My Granddad taught me to lay a fire, make tea with tea leaves, set the range, smoke cigarettes so that a German sniper couldn't see the glow/it wouldn't get soggy if it rained (in theory, he didn't give me cigarettes!), gave me loads of advice, all essentially about magic/superstition/living with nature and made me feel safe and special all the time.
His maisonette smelled of beeswax and paraffin from the brass lamps, there was always real butter in a dish in the pantry and Jersey Milk on the dresser. He planted Forget-me-nots, climbing roses and Honeysuckle outside the bedroom window for Nanny and grew Sweet Peas for her to put in a crystal vase on her dressing table.
Nanny had a huge wardrobe with some fur coats, shelves for hats - and hats in hatboxes with beautiful feathers and trimmings (her family were successful Milliners prior to WWII and the hats had been kept long after - probably contained some from endangered or now extinct species, to be honest). She had a triple mirror dressing table with distinctive glass perfume atomisers and trays for her jewellery and a silver hairbrush and matching hand mirror.
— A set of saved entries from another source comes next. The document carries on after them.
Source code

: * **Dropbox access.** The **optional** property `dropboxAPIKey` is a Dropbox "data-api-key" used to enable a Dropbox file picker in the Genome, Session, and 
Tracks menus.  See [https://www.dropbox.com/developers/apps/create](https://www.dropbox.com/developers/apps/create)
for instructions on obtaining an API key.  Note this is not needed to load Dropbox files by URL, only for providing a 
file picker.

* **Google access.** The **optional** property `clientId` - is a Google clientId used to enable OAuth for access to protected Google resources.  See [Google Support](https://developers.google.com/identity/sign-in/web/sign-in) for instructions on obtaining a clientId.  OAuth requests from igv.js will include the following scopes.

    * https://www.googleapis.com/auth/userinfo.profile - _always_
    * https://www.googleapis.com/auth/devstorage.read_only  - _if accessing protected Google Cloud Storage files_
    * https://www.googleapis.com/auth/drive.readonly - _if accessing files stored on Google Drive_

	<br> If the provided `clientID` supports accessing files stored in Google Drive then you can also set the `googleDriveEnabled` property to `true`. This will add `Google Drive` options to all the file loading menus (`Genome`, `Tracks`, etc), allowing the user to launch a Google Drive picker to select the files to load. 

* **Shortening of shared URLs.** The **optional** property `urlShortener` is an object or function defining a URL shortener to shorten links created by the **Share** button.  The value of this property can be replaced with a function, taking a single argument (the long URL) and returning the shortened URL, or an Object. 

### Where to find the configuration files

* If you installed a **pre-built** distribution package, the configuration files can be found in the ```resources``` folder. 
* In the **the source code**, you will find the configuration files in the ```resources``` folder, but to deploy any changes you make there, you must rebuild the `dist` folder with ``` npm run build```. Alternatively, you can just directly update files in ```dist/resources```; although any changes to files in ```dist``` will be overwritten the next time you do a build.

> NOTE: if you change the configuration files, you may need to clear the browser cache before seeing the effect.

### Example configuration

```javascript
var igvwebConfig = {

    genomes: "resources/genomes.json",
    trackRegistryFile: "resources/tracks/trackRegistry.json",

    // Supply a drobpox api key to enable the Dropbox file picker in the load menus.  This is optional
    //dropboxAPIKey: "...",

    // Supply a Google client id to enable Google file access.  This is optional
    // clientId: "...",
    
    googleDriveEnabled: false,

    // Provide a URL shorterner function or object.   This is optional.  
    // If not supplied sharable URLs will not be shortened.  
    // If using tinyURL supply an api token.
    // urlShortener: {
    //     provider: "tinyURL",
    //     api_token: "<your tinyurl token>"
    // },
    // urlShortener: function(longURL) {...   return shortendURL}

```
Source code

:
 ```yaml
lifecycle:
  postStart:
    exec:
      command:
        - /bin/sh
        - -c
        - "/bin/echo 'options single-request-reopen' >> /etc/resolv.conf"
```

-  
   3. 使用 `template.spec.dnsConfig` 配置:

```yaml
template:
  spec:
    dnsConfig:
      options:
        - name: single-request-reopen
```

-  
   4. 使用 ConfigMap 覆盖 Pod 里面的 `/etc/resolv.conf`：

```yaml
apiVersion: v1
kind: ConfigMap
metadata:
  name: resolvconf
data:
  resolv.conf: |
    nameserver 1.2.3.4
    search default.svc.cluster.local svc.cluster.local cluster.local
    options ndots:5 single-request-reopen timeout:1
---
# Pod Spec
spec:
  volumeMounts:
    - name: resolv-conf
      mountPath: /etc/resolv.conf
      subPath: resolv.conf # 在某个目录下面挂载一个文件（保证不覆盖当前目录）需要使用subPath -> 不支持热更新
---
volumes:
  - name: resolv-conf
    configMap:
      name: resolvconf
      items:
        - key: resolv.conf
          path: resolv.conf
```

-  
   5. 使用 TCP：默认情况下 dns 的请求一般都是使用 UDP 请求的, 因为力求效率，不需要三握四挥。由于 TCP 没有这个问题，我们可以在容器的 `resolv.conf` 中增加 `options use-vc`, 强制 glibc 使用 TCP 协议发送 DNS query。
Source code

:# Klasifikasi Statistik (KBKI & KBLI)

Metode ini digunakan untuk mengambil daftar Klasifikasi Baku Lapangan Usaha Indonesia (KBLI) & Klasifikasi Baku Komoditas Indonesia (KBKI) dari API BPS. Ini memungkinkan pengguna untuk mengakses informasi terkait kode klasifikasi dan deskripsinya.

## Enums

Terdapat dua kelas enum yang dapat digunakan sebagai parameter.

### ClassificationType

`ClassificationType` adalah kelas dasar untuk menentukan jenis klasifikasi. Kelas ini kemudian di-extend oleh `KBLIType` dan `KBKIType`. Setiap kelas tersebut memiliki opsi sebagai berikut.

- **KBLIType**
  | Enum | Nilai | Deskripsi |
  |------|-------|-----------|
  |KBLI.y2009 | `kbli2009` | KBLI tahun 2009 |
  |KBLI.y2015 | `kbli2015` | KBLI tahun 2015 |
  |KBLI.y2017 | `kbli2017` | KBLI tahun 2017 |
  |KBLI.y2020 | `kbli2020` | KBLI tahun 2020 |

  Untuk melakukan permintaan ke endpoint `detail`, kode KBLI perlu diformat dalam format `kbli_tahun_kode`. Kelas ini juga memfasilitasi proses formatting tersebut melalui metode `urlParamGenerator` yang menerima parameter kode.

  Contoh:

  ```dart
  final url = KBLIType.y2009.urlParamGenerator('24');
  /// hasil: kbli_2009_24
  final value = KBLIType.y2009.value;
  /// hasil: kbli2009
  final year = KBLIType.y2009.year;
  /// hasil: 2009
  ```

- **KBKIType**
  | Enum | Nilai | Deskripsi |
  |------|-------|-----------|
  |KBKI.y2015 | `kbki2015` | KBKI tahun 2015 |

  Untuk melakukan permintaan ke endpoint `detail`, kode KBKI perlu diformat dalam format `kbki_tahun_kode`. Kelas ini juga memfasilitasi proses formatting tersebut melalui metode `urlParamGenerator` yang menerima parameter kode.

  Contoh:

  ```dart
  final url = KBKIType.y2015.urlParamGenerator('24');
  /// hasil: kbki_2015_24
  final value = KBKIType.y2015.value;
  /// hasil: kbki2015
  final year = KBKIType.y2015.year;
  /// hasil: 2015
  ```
After she died, Granddad kept it exactly as was.
Everytime we went there, we had lamb rolled around sage and onion stuffing, potatoes, carrots, peas and a tinned tomato. And he obviously charmed somebody after Nanny died (suddenly, undiagnosed cancer), as he had fruitcake brought to him by 'the woman down the road' who my mother, naturally, absolutely detested.
Granddad smelled of whatever he used as handcream, which was seen as strange for a man, but it was probably something he'd done from looking after horses from his childhood.
There was a wooden musical box at the back of his living room that he used to stash big bars of chocolate that he'd give me when my mother was down the village getting his shopping.
But the best memory was one that happened every time we left. He'd 'brustle' me. I'd go to kiss him goodbye, his periwinkle blue eyes would gleam and he'd rub his grey bristles over my cheek as he cuddled me. I'd wriggle and squawk and I loved it.